De garagedeur stond halfopen en ik zag een auto staan, een pick-up. Het verbaasde me dat de politie die niet had meegenomen, zoals ze met mijn auto hadden gedaan. Er waren redenen genoeg om Seans Ranger te confisqueren, aangezien ze Hanna’s kleding erin hadden gevonden.

Ik vroeg: ‘Hebben ze Seans pick-up niet meegenomen?’

‘Huh?’ zei Adam, en toen zag hij waar ik naar keek. ‘O, die is niet van Sean. Dat is de mijne.’

Ik keek nog eens goed en zag dat hij donkergrijs was, niet zwart zoals die van Sean. En hij was groter dan de Ranger. Een F-150.

‘Tenminste, hij is niet echt van mij,’ legde Adam uit. ‘Het is er een die ik een paar dagen van de zaak heb geleend. Ik rij elke week in een andere auto.’

‘Eergisteravond,’ zei ik langzaam, en ik rekte de lettergrepen uit, ‘wat deed u toen?’

‘Dat weet ik niet meer,’ zei hij. ‘Waarschijnlijk was ik thuis, bij Sheila.’

‘U reed niet ergens rond?’

Hij dacht na, zo leek het. ‘Dat zou ook kunnen.’

‘U was toch niet Sean en Hanna aan het volgen, hè?’

Adam raakte geïrriteerd. ‘Natuurlijk niet. Waarom vraagt u dat?’

‘Omdat u bij Iggy’s was. U was daar niet lang nadat Claire was binnengekomen en Hanna naar buiten kwam en in mijn auto ging zitten.’

Hij wist even niet wat hij moest zeggen, had een paar seconden nodig om zich te herstellen. ‘Hoe... Wie heeft u dat verteld?’

‘U staat op de beelden van de bewakingscamera van Iggy’s. Ik heb ze gezien. Wat kwam u daar doen? Het lijkt me een wat raar tijdstip om de deur uit te gaan voor een hamburger.’

‘Ik heb geen... Ik heb alleen een koffie besteld,’ protesteerde hij.

‘Het kan me niet schelen wat u hebt besteld. Ik wil weten waarom u daar was.’
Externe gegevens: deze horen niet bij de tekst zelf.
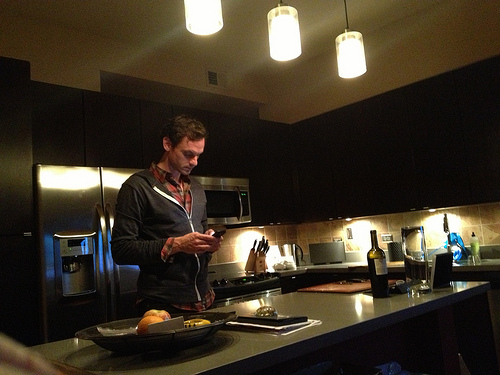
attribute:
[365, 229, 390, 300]
bottle — large, tall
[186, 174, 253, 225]
microwave — black, silver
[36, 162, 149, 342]
refrigerator — silver, two-door, large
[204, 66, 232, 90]
vent — white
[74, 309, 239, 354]
bowl — shallow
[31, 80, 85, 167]
cabinet door — brown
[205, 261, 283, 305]
stove — silver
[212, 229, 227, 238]
cell phone — black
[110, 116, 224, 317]
man — standing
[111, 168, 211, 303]
jacket — black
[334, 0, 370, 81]
light — hanging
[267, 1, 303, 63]
light — hanging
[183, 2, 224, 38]
light — hanging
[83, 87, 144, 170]
cabinet door — dark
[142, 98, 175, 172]
cabinet door — dark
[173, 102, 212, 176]
cabinet door — dark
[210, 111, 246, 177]
cabinet door — dark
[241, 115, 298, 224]
cabinet door — dark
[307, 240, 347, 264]
toaster — stainless steel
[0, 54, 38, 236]
cabinet door — dark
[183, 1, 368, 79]
lights — modern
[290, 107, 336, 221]
cabinet door — dark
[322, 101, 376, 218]
cabinet door — dark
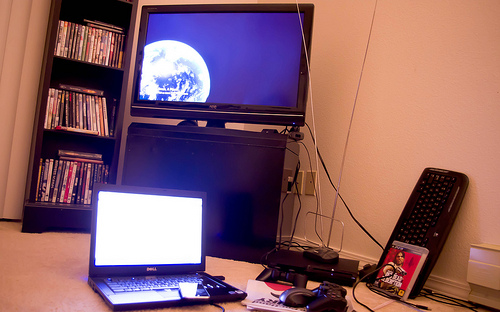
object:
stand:
[169, 89, 314, 143]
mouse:
[278, 286, 313, 307]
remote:
[306, 280, 346, 305]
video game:
[371, 239, 427, 301]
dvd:
[29, 17, 125, 206]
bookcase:
[22, 1, 142, 235]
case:
[367, 239, 432, 304]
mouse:
[250, 281, 331, 309]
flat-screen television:
[125, 2, 318, 127]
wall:
[340, 156, 405, 200]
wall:
[2, 0, 25, 211]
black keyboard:
[368, 166, 470, 300]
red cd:
[371, 239, 431, 296]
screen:
[93, 190, 201, 265]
‘Goed dan,’ zei Adam Skilling verslagen. ‘Ik heb wat rondgereden. In de hoop ergens Sean in zijn pick-up te zien. Ik had geen goed gevoel over waar hij de laatste tijd mee bezig was, dus rond halftien ben ik de deur uitgegaan en heb ik een rondje gemaakt langs de plekken waarvan ik weet dat hij er wel eens komt. Maar daar was hij niet, ik heb hem nergens gezien. Toen ik op weg was naar huis, ben ik bij Iggy’s gestopt voor een beker koffie. Dat is alles.’

‘Dat is alles,’ herhaalde ik.

‘Wat? Denkt u... Wat denkt u eigenlijk?’

‘Ik vind het een beetje vreemd dat u het me nu pas vertelt. Dat u hebt rondgereden in Griffon en op zoek was naar uw zoon terwijl al deze andere dingen gaande waren.’

‘Er viel niks te vertellen. Kijk, ik wilde niet dat Sheila zich zorgen zou maken over Sean, over waar hij mee bezig was, dus heb ik tegen haar gezegd dat ik naar de showroom ging om nog wat papierwerk te doen. Dat is alles.’

‘Toen Hanna wel eens bij Sean bleef slapen, ergerde u zich daaraan,’ zei ik. ‘Dat hebt u gezegd. Dat u het maar niks vond dat ze in haar ondergoed door het huis paradeerde.’

Hij begon te blozen. ‘Ik... Dat heb ik zo niet gezegd. Ik vond het alleen niet fatsoenlijk wat er allemaal in mijn huis gebeurde. Probeert u iets te suggereren, meneer Weaver? Ik dacht dat u ons wilde helpen. Dat u aan onze kant stond.’

‘Ik sta aan Hanna’s kant,’ zei ik. ‘En aan die van Claire. Aan wiens kant ik nog meer sta, weet ik nog niet.’